I have just realised why I enjoy 'blog world' so much. The people that I read the most all combine intelligence, cool and an appreciation of stupid stuff. The only friends that I have in true life who are like that are my own children. Which is why I spend so much time with them. My friends of my own age are either clever and interesting but in a dry way or cool in a rather pretentious way and, in fact, none of them like stupid stuff. We, (my children and me), have a little test. 'Do you think this is funny? My son has a friend whose father is called Igor'. 'Errr... does that mean that he is foreign?'. ' NO. You have failed the stupid stuff exam' - as normal amongst my acquaintance. We also have a life size cardboard Buffy, (dressed classically in black sweater and trousers), standing in the corner of our kitchen. She was unwrapped as a birthday present several years ago and left where she stood and our eyes no longer take her in, partly as she looks a bit like my eldest daughter. Every single friend on first seeing her has said, 'So - who is that then, ha ha?' 'IT IS BUFFY!!'. (Could they be joking?'). 'Sorry.....Buffy?'. They weren't. And this includes my husband.

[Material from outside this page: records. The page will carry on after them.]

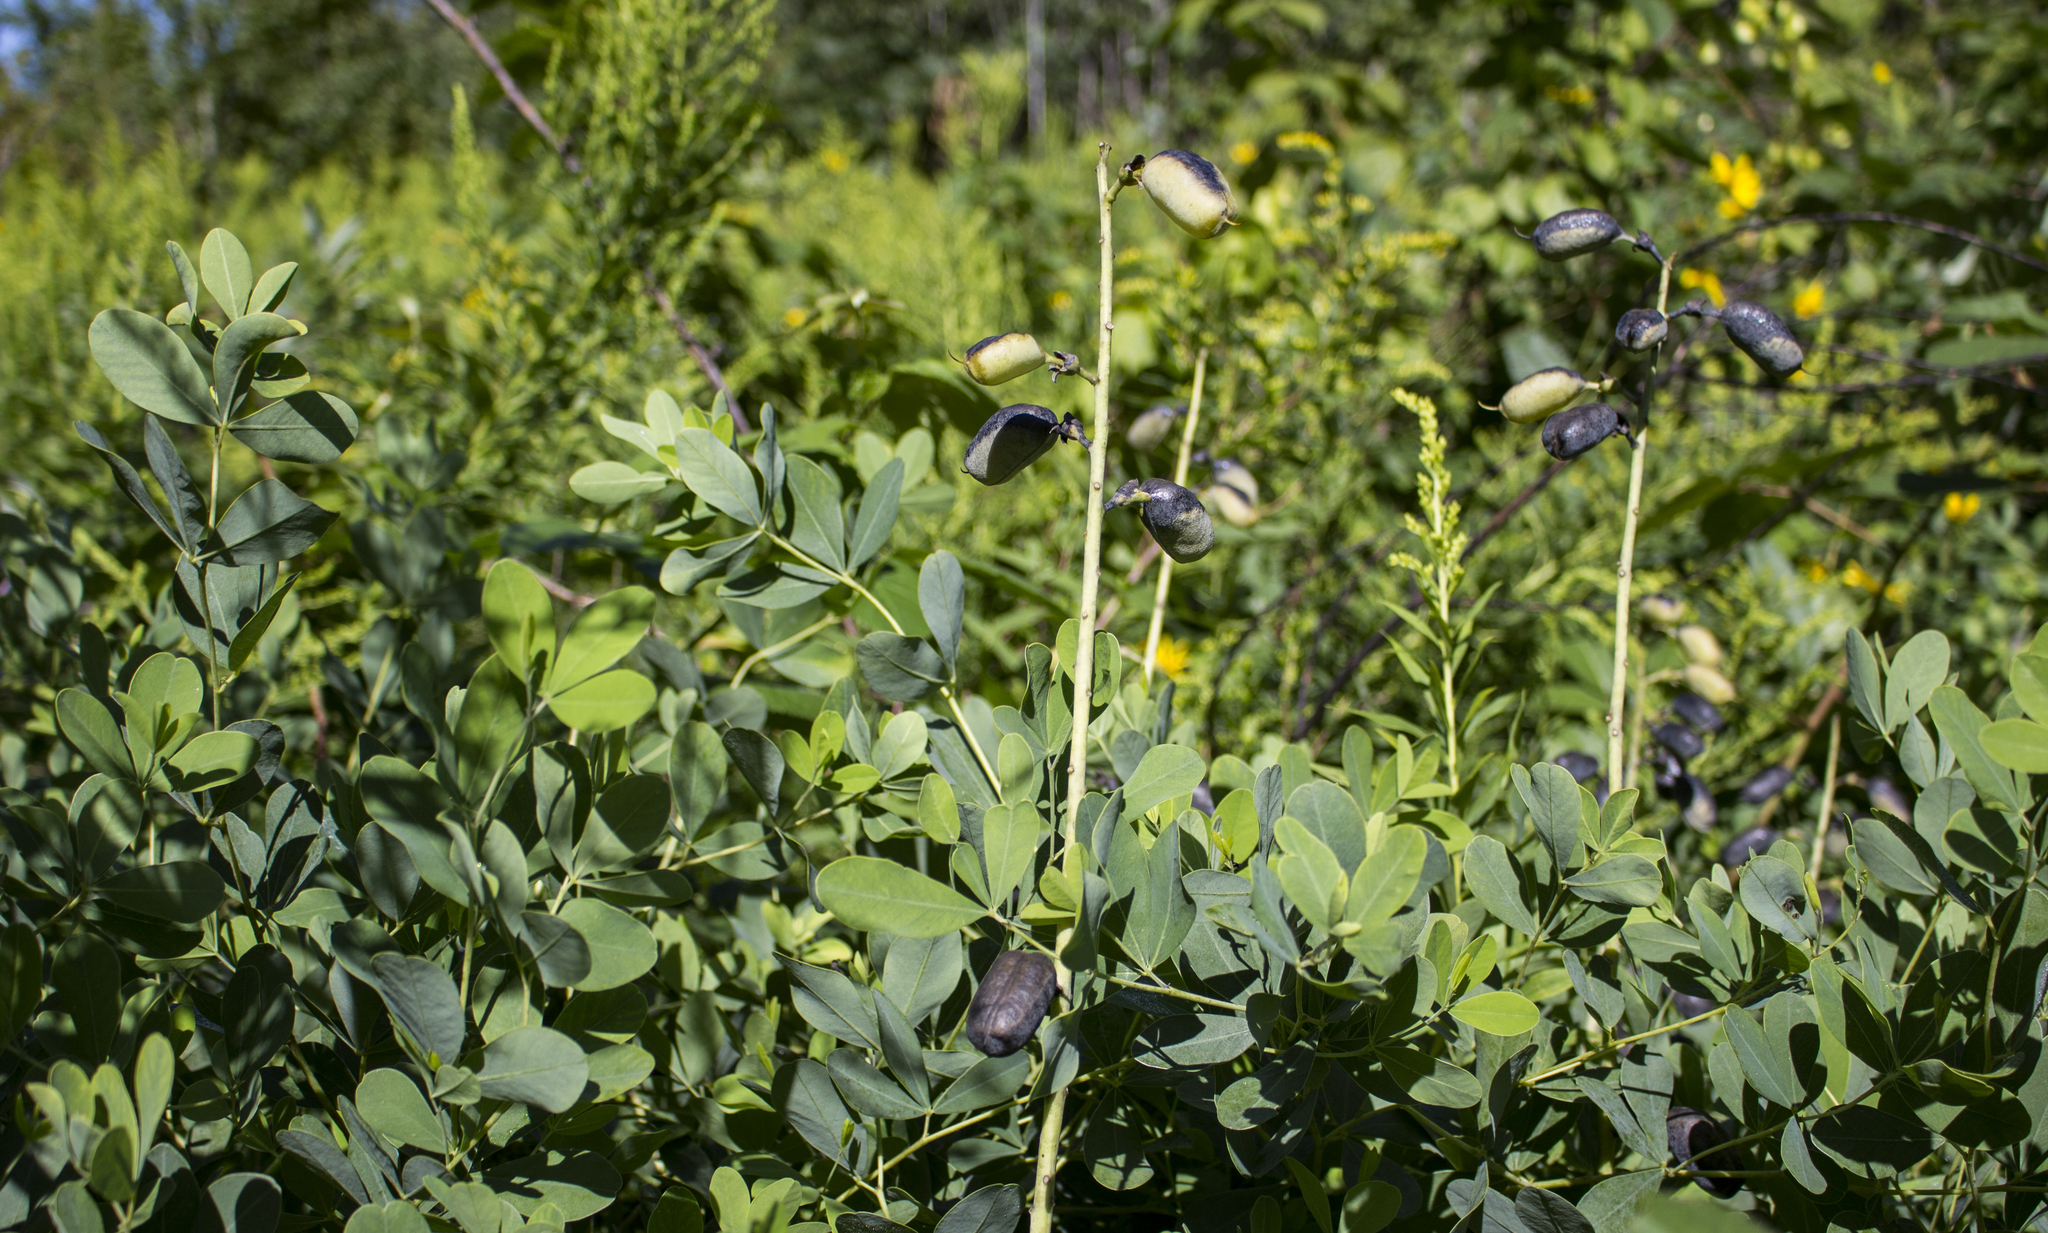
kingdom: Plantae
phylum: Tracheophyta
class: Magnoliopsida
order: Fabales
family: Fabaceae
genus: Baptisia
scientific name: Baptisia alba
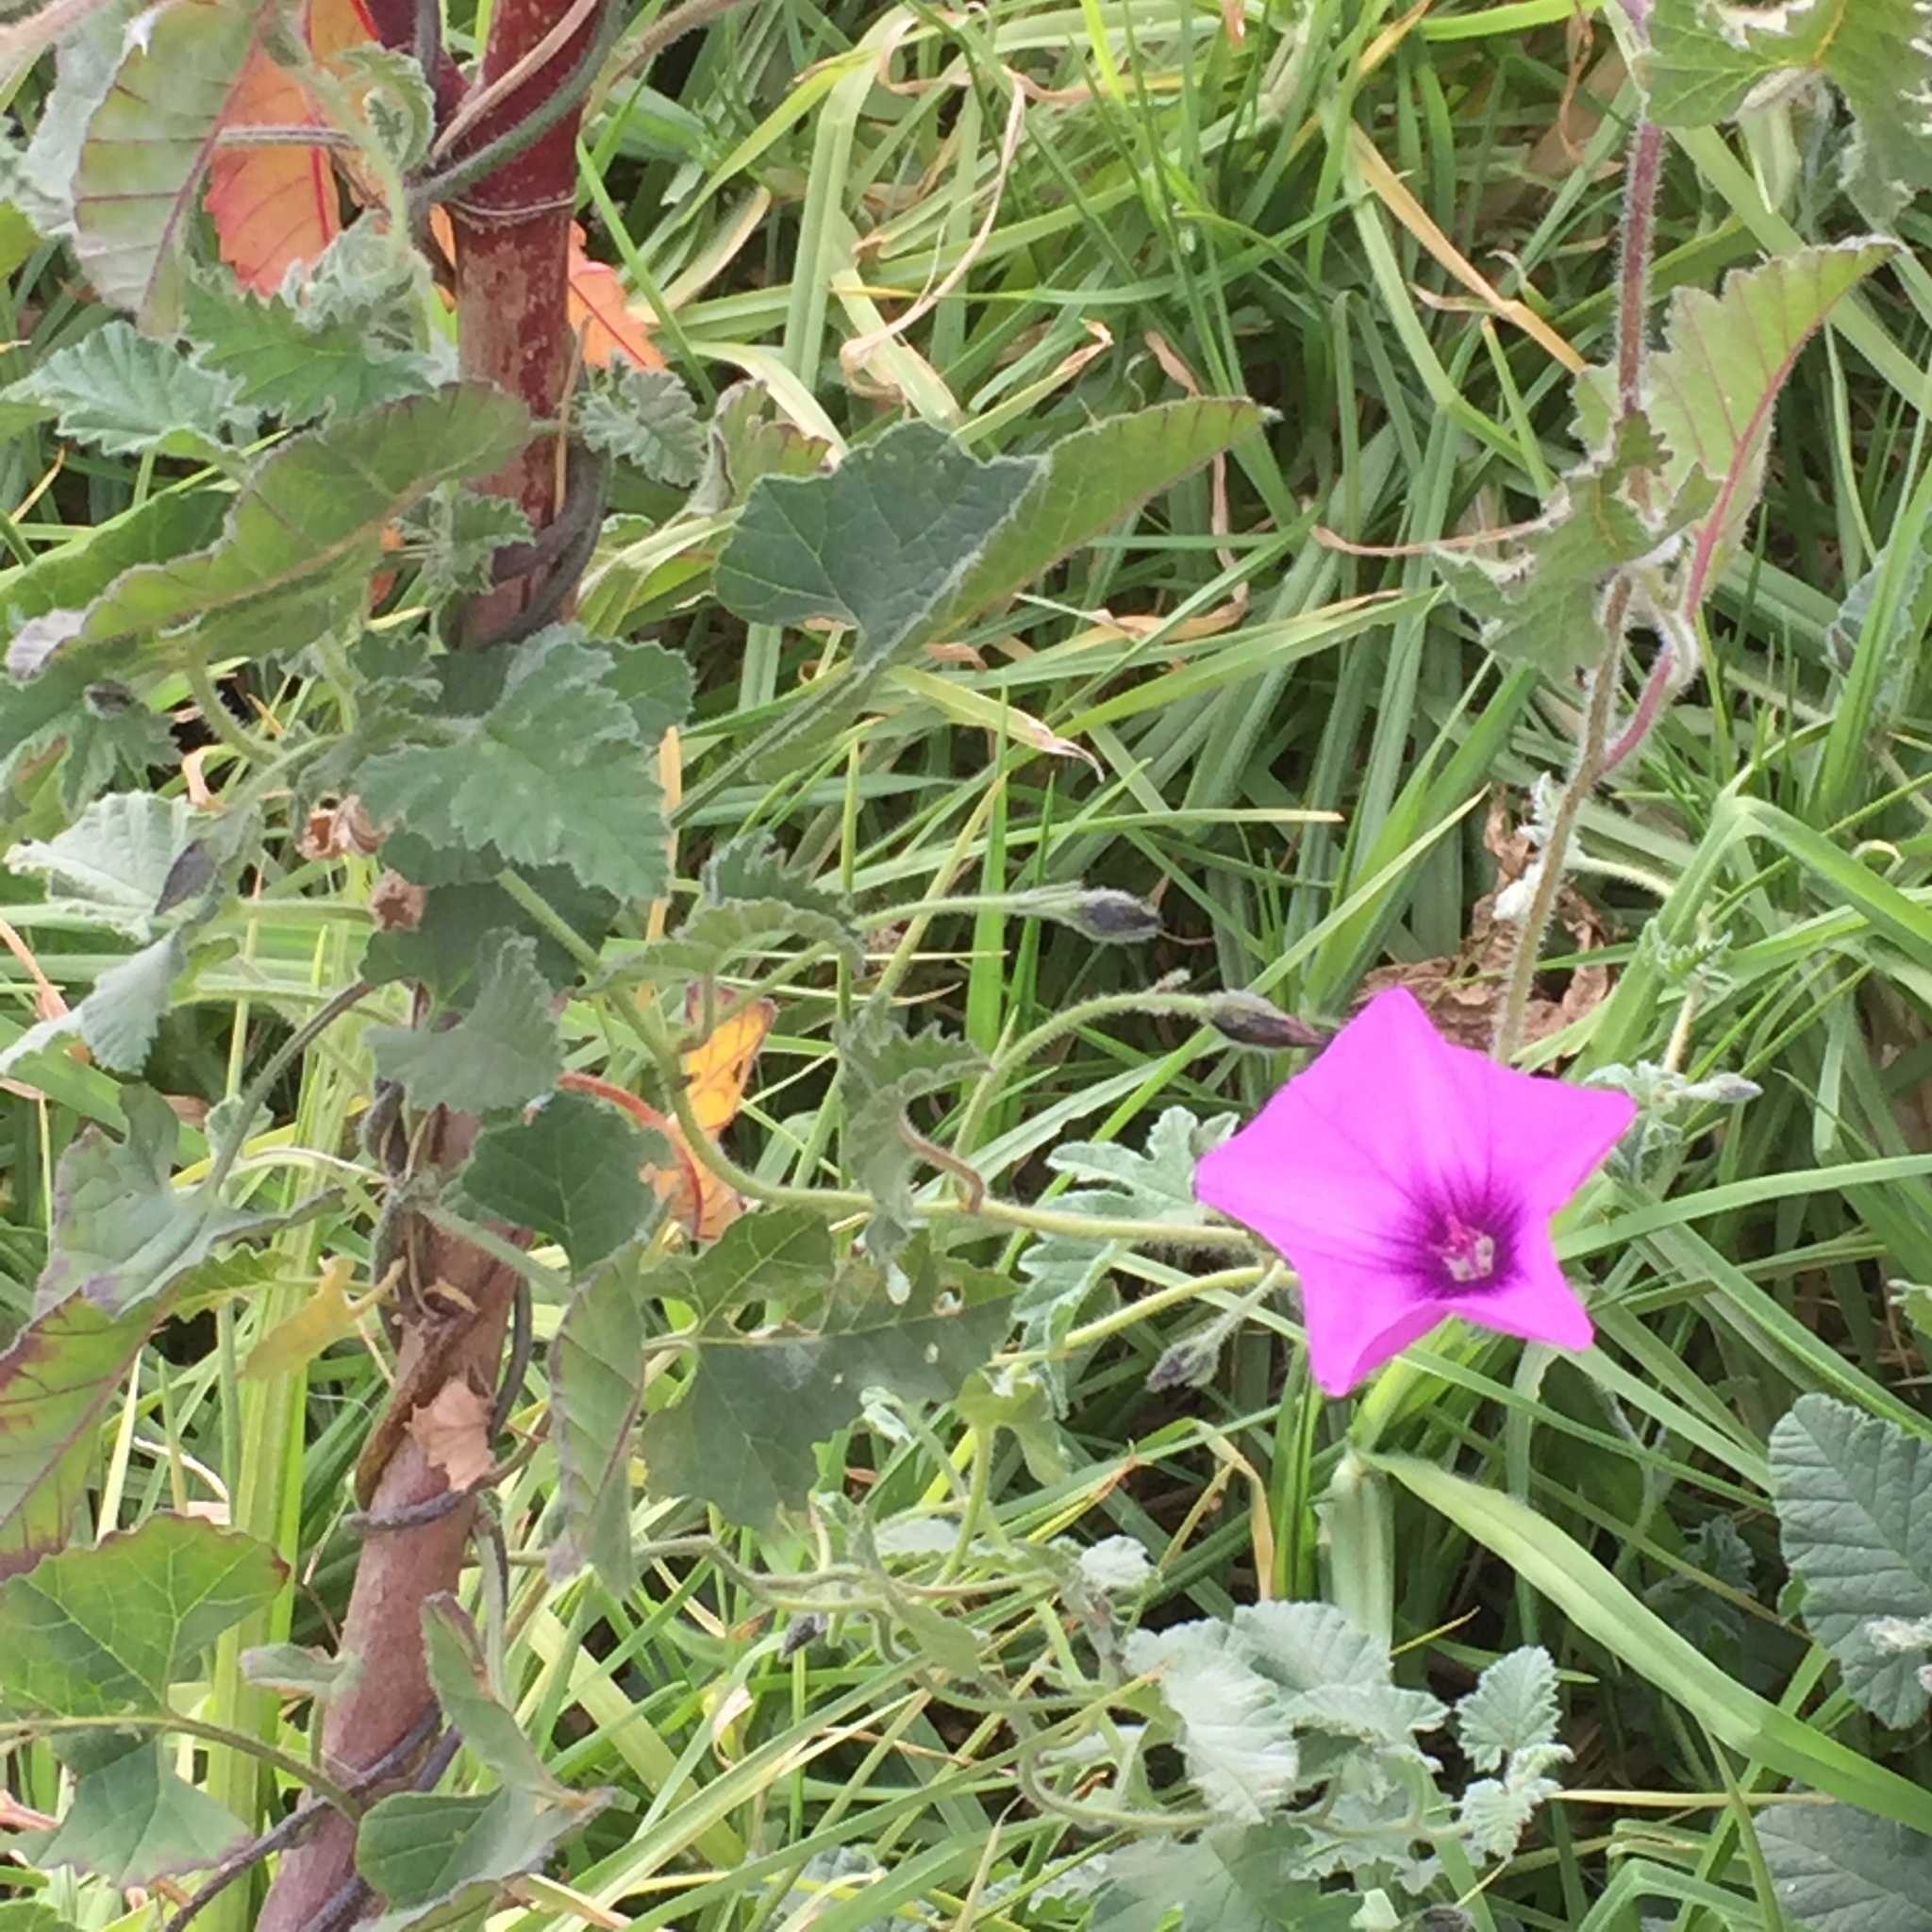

I would like to say here that we saw the original Buffy film when it first came out on video about ten years ago and immediately 'just knew'. We bought the video instantly and watched it over and over and then followed the series from beginning to end including reading the magazine. This is not including my husband obviously. Why would I feel like this when no friends of my age here do? It is actually rather odd and lonely. At parties I can talk for hours to twenty-year-olds about a variety of things that really interest us far more easily than to people of fifty. Is this very, very sad? But what can I do about it?

Also - is yrreT ttehctarP popular in America? I used to love him but now he is rather written out - he still has his moments, however.

One of my cosiest memories is from the year when I was teaching my son at home, (he was 12), and in the winter we lived totally in my bedroom. Which is big with a view down the valley and the only proper heating and contained a vast TV. 'adleZ' had just come out and for weeks he played it obsessively and got me hooked watching. Every night I would drowse while a small figure still crouched on a cushion at the end of my bed, fingers flickering as he galloped back towards the town at dusk. The sound of the ocarina finally lulling me to sleep. Oh, happy times.